To write the balanced equation for the reaction between NO and O2, we need to determine the products formed. The reaction can be represented as:
2NO + O2 -> 2NO2
Now, let's calculate the total pressure in the cylinder at 298K after the reaction is complete.
First, we need to find the partial pressure of NO and O2 in the cylinder before the reaction. Since there are 0.176 mol of NO and 0 mol of O2 initially, the partial pressure of NO is determined using the ideal gas law:
PV = nRT
P(NO) = (0.176 mol) * (0.0821 atm/molK) * (298 K) / (5.00 L) = 0.0924 atm
The partial pressure of O2 is 0 atm since there is no O2 initially.

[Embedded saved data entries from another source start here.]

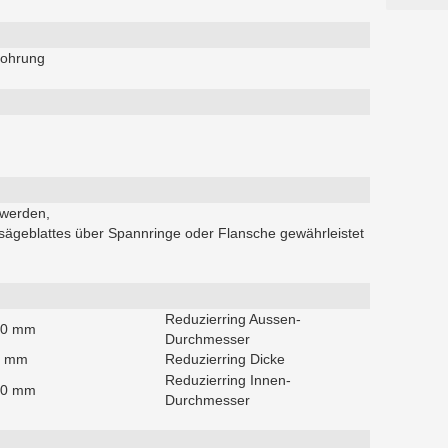
Bohrung
 werden,
sägeblattes über Spannringe oder Flansche gewährleistet
Reduzierring Aussen-
,0 mm
Durchmesser
8 mm
Reduzierring Dicke
Reduzierring Innen-
,0 mm
Durchmesser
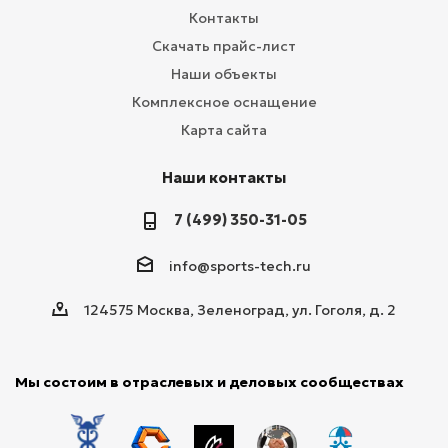
Контакты
Скачать прайс-лист
Наши объекты
Комплексное оснащение
Карта сайта
Наши контакты
7 (499) 350-31-05
info@sports-tech.ru
124575 Москва, Зеленоград, ул. Гоголя, д. 2
Мы состоим в отраслевых и деловых сообществах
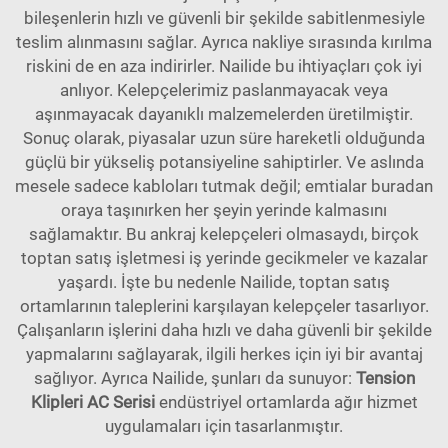
bileşenlerin hızlı ve güvenli bir şekilde sabitlenmesiyle
teslim alınmasını sağlar. Ayrıca nakliye sırasında kırılma
riskini de en aza indirirler. Nailide bu ihtiyaçları çok iyi
anlıyor. Kelepçelerimiz paslanmayacak veya
aşınmayacak dayanıklı malzemelerden üretilmiştir.
Sonuç olarak, piyasalar uzun süre hareketli olduğunda
güçlü bir yükseliş potansiyeline sahiptirler. Ve aslında
mesele sadece kabloları tutmak değil; emtialar buradan
oraya taşınırken her şeyin yerinde kalmasını
sağlamaktır. Bu ankraj kelepçeleri olmasaydı, birçok
toptan satış işletmesi iş yerinde gecikmeler ve kazalar
yaşardı. İşte bu nedenle Nailide, toptan satış
ortamlarının taleplerini karşılayan kelepçeler tasarlıyor.
Çalışanların işlerini daha hızlı ve daha güvenli bir şekilde
yapmalarını sağlayarak, ilgili herkes için iyi bir avantaj
sağlıyor. Ayrıca Nailide, şunları da sunuyor:
Tension
Klipleri AC Serisi
endüstriyel ortamlarda ağır hizmet
uygulamaları için tasarlanmıştır.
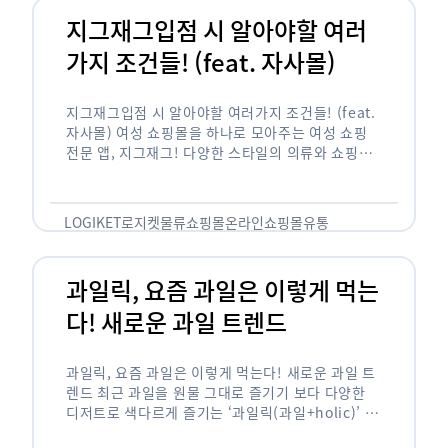
지그재그입점 시 알아야할 여러
가지 조건들! (feat. 자사몰)
지그재그입점 시 알아야할 여러가지 조건들! (feat.
자사몰) 여성 쇼핑몰을 하나로 모아주는 여성 쇼핑
전문 앱, 지그재그! 다양한 스타일의 의류와 쇼핑몰
을 한 눈에 볼 수 있다는 강점과 각종 프로모션/이벤
트 등을 …
LOGIKET
로지켓
물류
쇼핑몰
온라인쇼핑몰
유통
과일릭, 요즘 과일은 이렇게 먹는
다! 새로운 과일 트렌드
과일릭, 요즘 과일은 이렇게 먹는다! 새로운 과일 트
렌드 최근 과일을 원물 그대로 즐기기 보다 다양한
디저트로 색다르게 즐기는 ‘과일릭(과일+holic)’ 트
렌드가 확산되고 있습니다. ‘과일릭’은 ‘과일’과 ‘홀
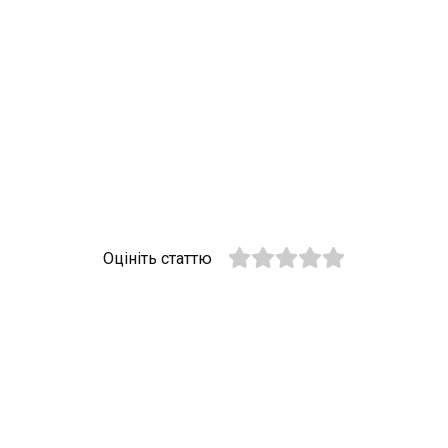
Оцініть статтю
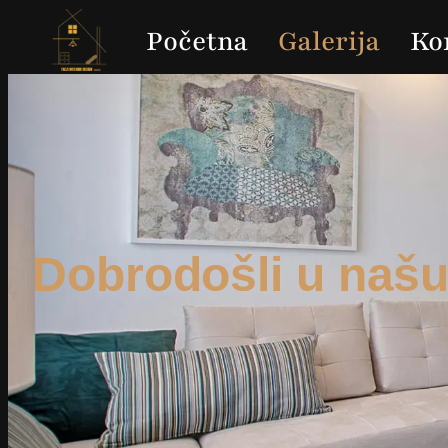
Početna
Galerija
Ko
Dobrodošli u našu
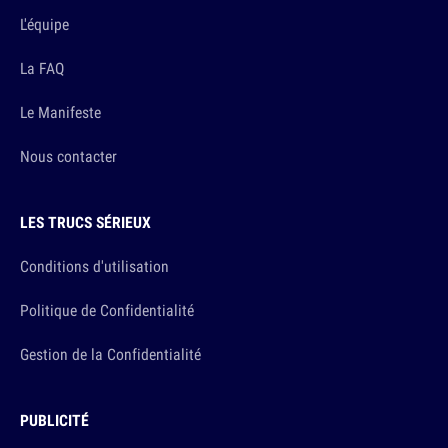
L'équipe
La FAQ
Le Manifeste
Nous contacter
LES TRUCS SÉRIEUX
Conditions d'utilisation
Politique de Confidentialité
Gestion de la Confidentialité
PUBLICITÉ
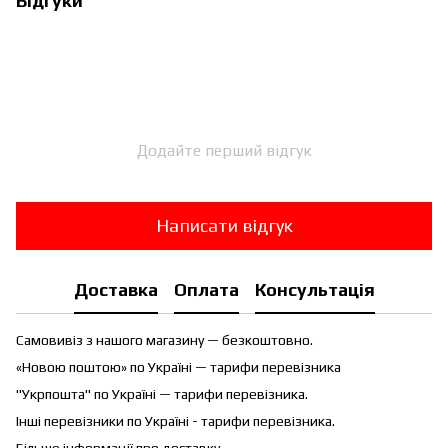
Відгуки
Додайте перший відгук
Написати відгук
Доставка
Оплата
Консультація
Самовивіз з нашого магазину — безкоштовно.
«Новою поштою» по Україні — тарифи перевізника
"Укрпошта" по Україні — тарифи перевізника.
Інші перевізники по Україні - тарифи перевізника.
Більше інформації про доставку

Now, after the reaction is complete, all NO reacts to form NO2. Since there are 0.176 mol of NO initially, there will be 0 mol of NO remaining. However, the same amount of NO2 is produced as the stoichiometry of the balanced equation shows. Therefore, there will be 0.176 mol of NO2 in the cylinder.
To calculate the total pressure after the reaction, we need to find the partial pressure of NO2:
P(NO2) = (0.176 mol) * (0.0821 atm/molK) * (298 K) / (5.00 L) = 0.0924 atm
Therefore, the total pressure in the cylinder after the reaction is complete is the sum of the partial pressures of NO2 and O2 (which is now present due to the reaction):
Total pressure = P(NO2) + P(O2)
Total pressure = 0.0924 atm + 0 atm = 0.0924 atm
So, the total pressure in the cylinder at 298K after the reaction is complete is 0.0924 atm.